Official No. 8582: Code Letters KCSD.
Owners: 1851-60 Cooper & Co, Wisbeach; 1861-76 WA Stevens, Wisbeach; by 1878 Thomas Patrick & Co, Wisbeach; 1883 Dixon Taylor Sharper (West Hartlepool) Wisbeach; by 1885 Dixon Taylor Sharper, West Hartlepool.
Masters: 1852 Cooper; 1853-60 Sterling/Starling; 1861-89 R Curson; 1892-93 E Smith; 1893 G Sandy.
Voyages: from Hartlepool for Nieuwe Dieppe on 21 October 1864 in the North Sea she lost her maintopmast & gear & was making water. She had a smacks’ crew on board to help with the pumps & a steam tug to assist.
Bound from Hartlepool for London with a cargo of firebricks & a crew of four on Friday 14 October 1881 there was one of the strongest gales in living memory to batter the British coast. In the early evening distress signals were seen near the Maplin Light, Essex which were answered by the lifeboat, Albert Edward, at about 8pm.Captain St Vincent Napean RN, the Lifeboat Inspector for the district was staying in Clacton at the time, & joined the crew in the lifeboat. Ocean was stranded on the sands & leaking badly with the crew exhausted having been manning the pumps for some time. The lifeboat crew went aboard & took over the pumps keeping the water down. The Nore Light had signalled Gravesend that there had been a distress signal & a tug was sent out arriving at 2.30am. The vessel was then taken in tow to Poplar with the lifeboat crew still manning the pumps. On Sunday morning the lifeboat was taken in tow by the Dundee steamer Glen Loch & reached Clacton Pier at 4pm. unbelievably one of the saved crew of Ocean then stole a greatcoat belonging to one of the lifeboat crew.

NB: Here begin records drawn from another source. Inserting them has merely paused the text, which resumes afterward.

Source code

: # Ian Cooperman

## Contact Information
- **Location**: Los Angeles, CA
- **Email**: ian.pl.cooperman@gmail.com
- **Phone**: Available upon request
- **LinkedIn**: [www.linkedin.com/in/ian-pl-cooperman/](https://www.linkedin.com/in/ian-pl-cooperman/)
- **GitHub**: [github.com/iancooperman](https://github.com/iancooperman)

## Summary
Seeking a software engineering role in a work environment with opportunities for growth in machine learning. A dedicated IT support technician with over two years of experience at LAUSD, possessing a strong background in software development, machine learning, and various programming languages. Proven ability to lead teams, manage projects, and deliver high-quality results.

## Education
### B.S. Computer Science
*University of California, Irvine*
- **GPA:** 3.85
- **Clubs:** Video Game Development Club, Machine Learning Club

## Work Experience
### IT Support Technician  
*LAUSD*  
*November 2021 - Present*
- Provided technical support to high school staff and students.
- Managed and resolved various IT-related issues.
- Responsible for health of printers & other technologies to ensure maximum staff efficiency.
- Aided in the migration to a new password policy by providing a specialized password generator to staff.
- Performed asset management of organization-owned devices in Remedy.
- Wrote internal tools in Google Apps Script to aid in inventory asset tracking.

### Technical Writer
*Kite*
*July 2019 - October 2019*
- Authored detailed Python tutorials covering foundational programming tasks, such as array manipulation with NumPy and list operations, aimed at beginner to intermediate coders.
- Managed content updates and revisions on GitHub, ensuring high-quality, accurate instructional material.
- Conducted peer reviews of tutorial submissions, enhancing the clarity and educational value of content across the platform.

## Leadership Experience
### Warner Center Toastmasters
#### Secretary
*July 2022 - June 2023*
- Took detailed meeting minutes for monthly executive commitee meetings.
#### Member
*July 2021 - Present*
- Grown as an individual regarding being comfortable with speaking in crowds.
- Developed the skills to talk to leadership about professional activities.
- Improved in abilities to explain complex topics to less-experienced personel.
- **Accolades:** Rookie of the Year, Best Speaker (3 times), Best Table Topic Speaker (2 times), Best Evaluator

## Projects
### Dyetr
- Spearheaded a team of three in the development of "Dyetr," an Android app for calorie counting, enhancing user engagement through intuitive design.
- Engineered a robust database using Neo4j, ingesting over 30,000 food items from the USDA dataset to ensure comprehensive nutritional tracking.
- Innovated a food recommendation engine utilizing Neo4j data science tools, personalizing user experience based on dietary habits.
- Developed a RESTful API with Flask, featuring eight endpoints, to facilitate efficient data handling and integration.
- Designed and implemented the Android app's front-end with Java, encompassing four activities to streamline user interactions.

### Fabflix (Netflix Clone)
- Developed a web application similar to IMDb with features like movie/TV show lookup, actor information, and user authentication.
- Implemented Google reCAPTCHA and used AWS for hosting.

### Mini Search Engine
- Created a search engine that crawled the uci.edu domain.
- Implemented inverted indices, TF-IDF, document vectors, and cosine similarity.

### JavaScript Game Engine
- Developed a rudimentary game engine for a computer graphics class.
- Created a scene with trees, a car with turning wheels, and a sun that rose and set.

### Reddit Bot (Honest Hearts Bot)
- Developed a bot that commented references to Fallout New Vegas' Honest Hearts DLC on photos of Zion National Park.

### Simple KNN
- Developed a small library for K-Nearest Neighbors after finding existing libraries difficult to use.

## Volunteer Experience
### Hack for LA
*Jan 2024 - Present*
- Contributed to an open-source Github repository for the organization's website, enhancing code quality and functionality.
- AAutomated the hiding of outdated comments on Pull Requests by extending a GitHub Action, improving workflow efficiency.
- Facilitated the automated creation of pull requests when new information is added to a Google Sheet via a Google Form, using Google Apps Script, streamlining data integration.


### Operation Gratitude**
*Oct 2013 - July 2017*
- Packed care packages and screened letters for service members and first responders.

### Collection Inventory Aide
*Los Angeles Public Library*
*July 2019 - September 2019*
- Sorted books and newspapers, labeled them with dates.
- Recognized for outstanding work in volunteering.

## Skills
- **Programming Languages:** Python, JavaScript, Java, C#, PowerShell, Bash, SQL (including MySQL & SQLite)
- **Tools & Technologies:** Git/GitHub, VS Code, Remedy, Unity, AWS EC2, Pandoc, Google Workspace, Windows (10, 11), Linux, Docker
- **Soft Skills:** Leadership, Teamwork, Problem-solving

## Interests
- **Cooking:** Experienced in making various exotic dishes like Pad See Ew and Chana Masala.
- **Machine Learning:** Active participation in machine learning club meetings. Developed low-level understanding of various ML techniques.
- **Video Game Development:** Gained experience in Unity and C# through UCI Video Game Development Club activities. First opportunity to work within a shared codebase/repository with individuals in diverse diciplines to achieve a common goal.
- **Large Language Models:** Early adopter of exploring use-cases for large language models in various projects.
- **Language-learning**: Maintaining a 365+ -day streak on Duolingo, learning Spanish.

He was seen by a police sergeant & was arrested & sentenced to a month’s imprisonment.
Bound from Swansea for Plymouth with a cargo of coal & a crew of eight she lost her fore top-gallant mast in a SE squall about two miles NE by E of Harland Point, Bristol Channel on 28 March 1893. One life lost.
Bound from Portsmouth for West Hartlepool in ballast & with a crew of seven Ocean was wrecked near Thornham Flats, Hunstanton during force 10 NNE winds on 18 November 1893. Crew saved.